Our policies: We have rules in place to help protect the safety and authenticity of conversations on X. During elections, our Civic Integrity Policy provides an extra layer of protection that is applied for a limited period of time before and during an election. We’re updating this policy to make sure we strike the right balance between tackling the most harmful types of content—those that could intimidate or deceive people into surrendering their right to participate in a civic process—and not censoring political debate.

The company also explained that it was expanding its Community Notes tool, which allows users to provide more context and fact-check posts that might be deceptive. The post noted that the company should not “determine the truthfulness of disputed information; rather, we should empower our users to express their opinions and openly debate during elections.”

None of this sounds harmful in theory. But the past decade has shown where this type of policy could lead – especially if it is being enforced by folks on the hard left.

Words like “harmful,” “safe,” and “accurate” are benign in and of themselves. But when used in this context, it is not difficult to see where this could lead. Interpretations of these terms could be rather subjective. What one determines to be “harmful” might be “safe” and “accurate” to another.

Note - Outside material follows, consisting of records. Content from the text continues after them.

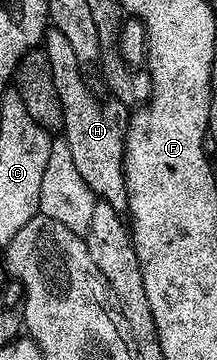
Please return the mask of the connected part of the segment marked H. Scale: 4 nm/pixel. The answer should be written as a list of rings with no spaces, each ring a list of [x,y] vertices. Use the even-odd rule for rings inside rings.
[[[49,27],[42,41],[44,53],[50,58],[50,66],[54,66],[54,86],[58,90],[58,98],[62,98],[62,114],[64,126],[62,138],[70,146],[70,154],[74,157],[74,166],[78,166],[78,174],[86,178],[90,190],[97,197],[114,206],[114,210],[123,213],[128,207],[128,190],[124,186],[124,133],[130,119],[130,108],[115,99],[99,100],[96,92],[84,81],[80,73],[82,62],[70,46],[66,34],[57,28]]]

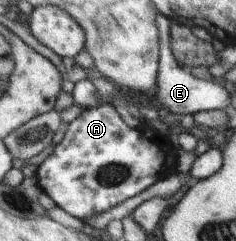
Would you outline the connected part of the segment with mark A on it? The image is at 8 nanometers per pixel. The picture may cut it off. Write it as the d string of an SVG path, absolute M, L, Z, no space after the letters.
M110 103L83 110L81 115L65 127L63 141L56 145L53 153L38 166L36 177L39 187L55 204L69 215L83 219L99 215L123 201L142 193L159 179L175 173L178 153L158 125L131 129L122 119L122 112Z

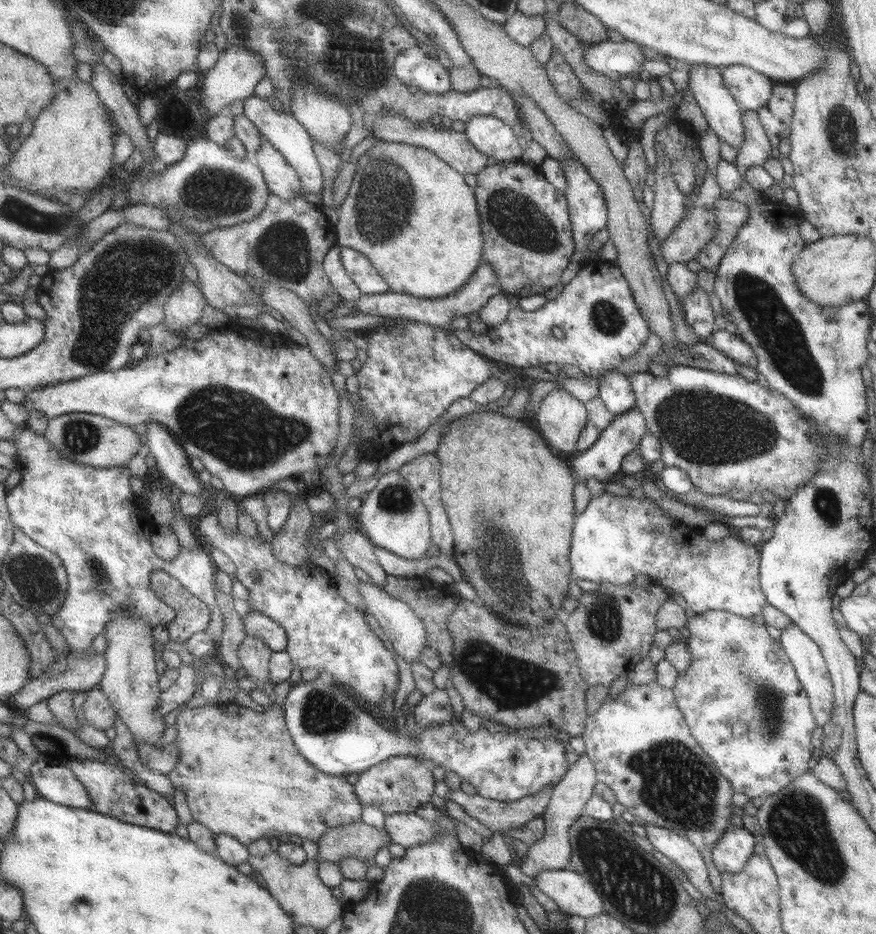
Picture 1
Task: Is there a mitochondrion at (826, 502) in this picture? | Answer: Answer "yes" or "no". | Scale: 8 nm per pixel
yes

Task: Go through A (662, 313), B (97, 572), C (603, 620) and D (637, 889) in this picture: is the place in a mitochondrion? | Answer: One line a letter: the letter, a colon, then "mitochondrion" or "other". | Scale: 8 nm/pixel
A: other
B: mitochondrion
C: mitochondrion
D: mitochondrion

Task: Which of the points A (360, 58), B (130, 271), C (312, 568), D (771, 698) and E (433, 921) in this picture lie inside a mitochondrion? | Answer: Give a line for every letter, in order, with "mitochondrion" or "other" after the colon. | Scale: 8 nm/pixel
A: mitochondrion
B: mitochondrion
C: other
D: mitochondrion
E: mitochondrion

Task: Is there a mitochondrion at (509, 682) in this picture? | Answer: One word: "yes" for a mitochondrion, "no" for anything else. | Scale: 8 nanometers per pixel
yes

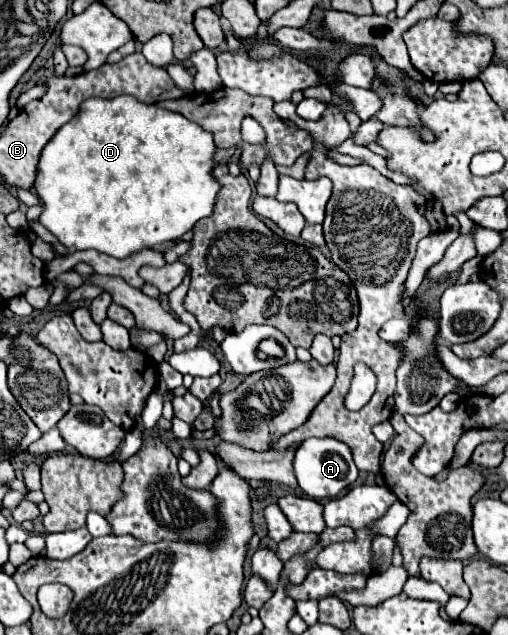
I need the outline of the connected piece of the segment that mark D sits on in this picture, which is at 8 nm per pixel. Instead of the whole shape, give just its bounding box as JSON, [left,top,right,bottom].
[35,95,219,259]

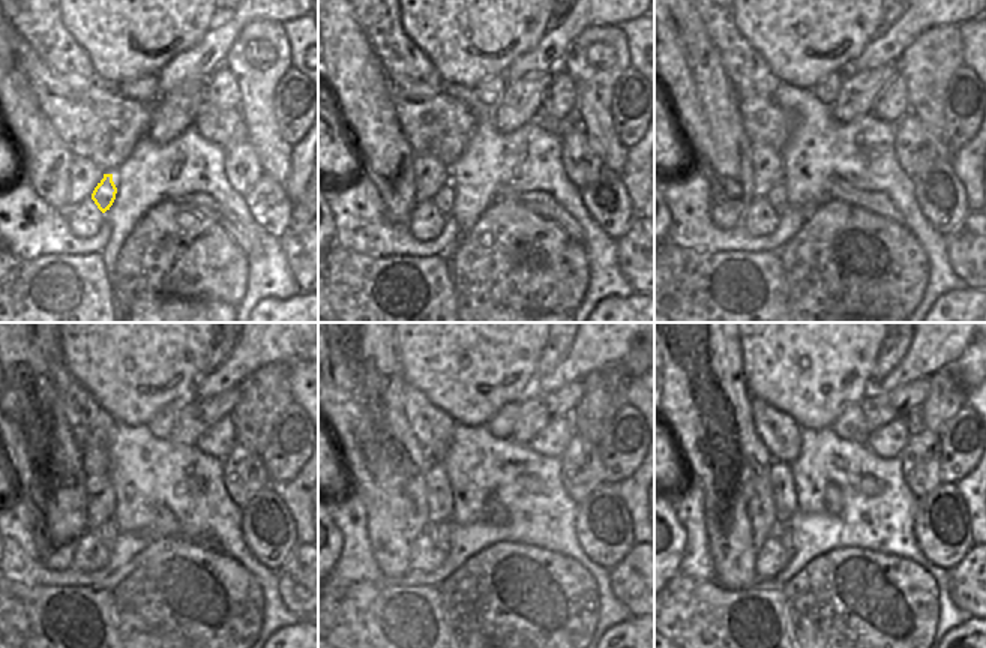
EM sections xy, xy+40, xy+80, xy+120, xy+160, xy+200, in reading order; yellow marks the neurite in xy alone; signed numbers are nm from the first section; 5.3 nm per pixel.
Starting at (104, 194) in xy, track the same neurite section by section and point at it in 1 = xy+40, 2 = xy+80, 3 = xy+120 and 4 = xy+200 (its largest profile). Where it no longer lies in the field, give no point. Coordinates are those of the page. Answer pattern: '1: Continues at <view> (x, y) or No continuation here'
1: Continues at xy+40 (443, 198)
2: Continues at xy+80 (778, 197)
3: Continues at xy+120 (107, 533)
4: Continues at xy+200 (781, 530)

If one is on the hard left, pretty much any opinion that contradicts their ideology would be classified as “harmful.” When it comes to accuracy, they might deem any information, idea, argument, or suggestion that reflects a right-wing bent as being inaccurate. We have seen them doing this time and time again on multiple Big Tech platforms.

The Digital Gestapo that dominated the company’s content moderation team saw to it that progressive thought would enjoy supremacy over the platform. It shadowbanned accounts and censored posts coming from conservatives and libertarians while allowing left-leaning accounts to essentially get away with murder. The censorship reflected an effort to promote a political agenda, not ensure that people were not abusing the site. Remember the Hunter Biden laptop fiasco?

When Musk took over X, he vowed to allow for the free expression of ideas and do away with censorship based on politics. While his efforts have not been perfect, it is objectively a freer platform than it was under previous management. But this announcement does raise concerns that the company might give in to pressure from the progressive mob and foreign governments.

It is still too early to determine what this policy might look like as we dive deeper into election season. Hopefully, it does not result in the company going back to its censorious roots.